Here we go again. When Allan Greenspan was Fed chief he held the Fed rate to almost 0 percent for two years. This supposedly was to allow liquidity, allowing easy credit for everyone. The problem is that we don’t have a liquidity problem, we have a debt problem.
When Bernanke was Fed chief he followed Greenspan, dropping the Fed rate to near 0 percent since 2008. All of the Keynesian economists follow the theory that having high liquidity increases growth, thus increasing employment. Unfortunately, this never happens.

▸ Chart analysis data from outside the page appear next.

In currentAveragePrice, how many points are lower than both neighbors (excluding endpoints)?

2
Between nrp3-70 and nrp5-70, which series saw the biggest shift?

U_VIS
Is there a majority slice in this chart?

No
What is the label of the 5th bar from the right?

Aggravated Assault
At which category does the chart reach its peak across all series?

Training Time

The public has had to put up with failed economic policies for 20 years, leaving America with a failed economy. Now the Fed has a new chief, Janet Yellen. She will maintain the same failed economic policy that we have had for years. Why should anyone want to continue this policy? We should replace all of the Keynesian economist in Washington with Austria School economists, allowing the economy to flourish.

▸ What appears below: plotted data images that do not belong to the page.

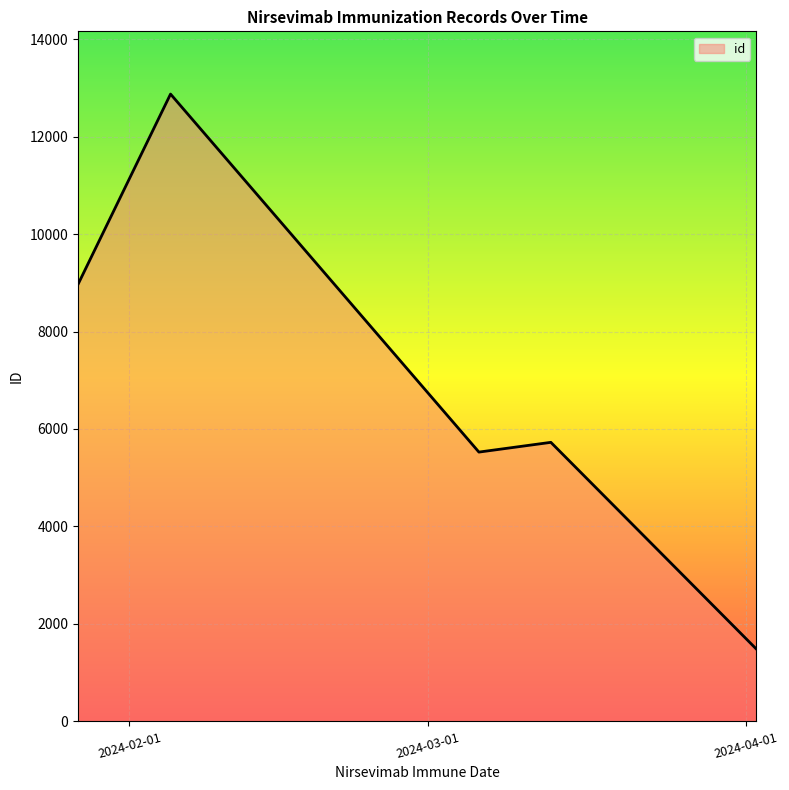

What is the sum of all values?

34575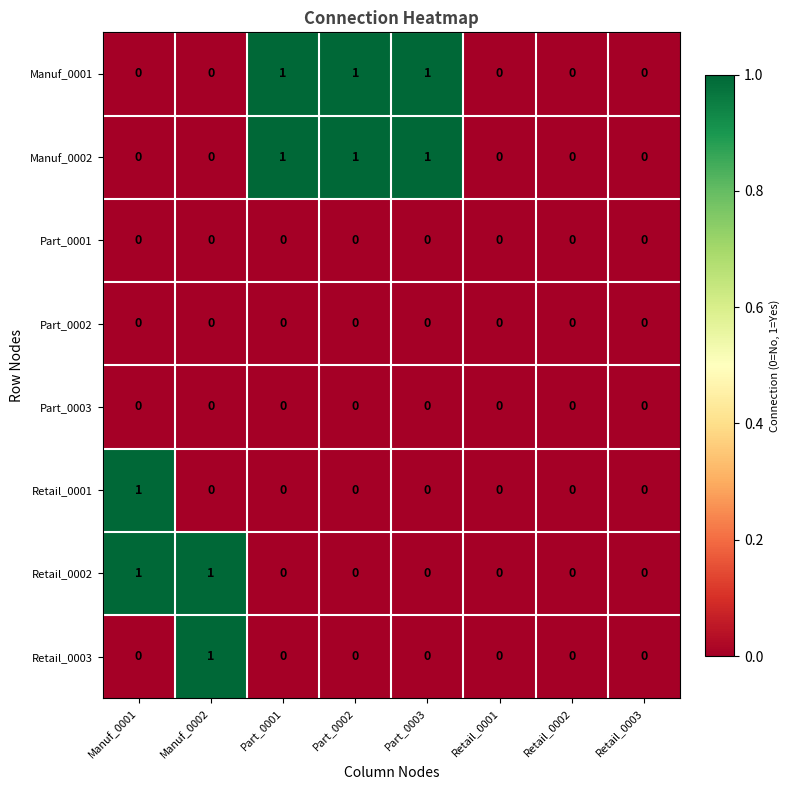

At which label does Retail_0003 reach its peak?

Manuf_0002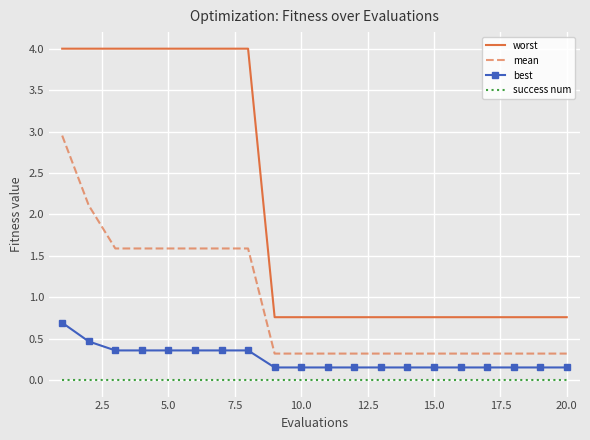

Which series has the widest spread of values?

worst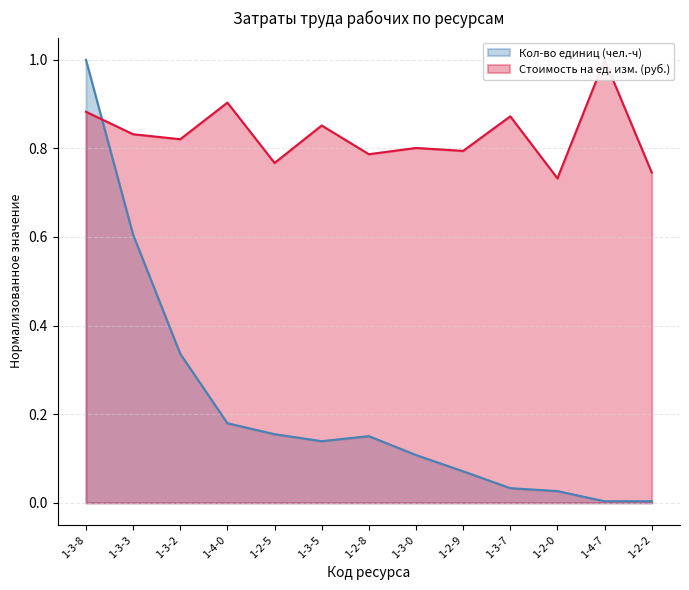

True or false: Кол-во единиц (чел.-ч) has more than 1 points higher than both neighbors.

False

The Federal Reserve is not part of the federal government. It is a rouge outfit, has never had an audit, and America would be better off without the Fed. Its original mandate was to maintain a strong dollar, and provide elasticity to business. Elasticity meant when high growth occurred liquidity was increased to allow for higher transactions, and when low growth occurred the Fed would reduce liquidity, so inflation would not occur. Well, the Fed does the exact opposite. It increases liquidity when we have high growth, and increases liquidity more when we have low growth.
This is why our future looks very dark, as inflation is increasing. It is ready to explode, thus impacting every American.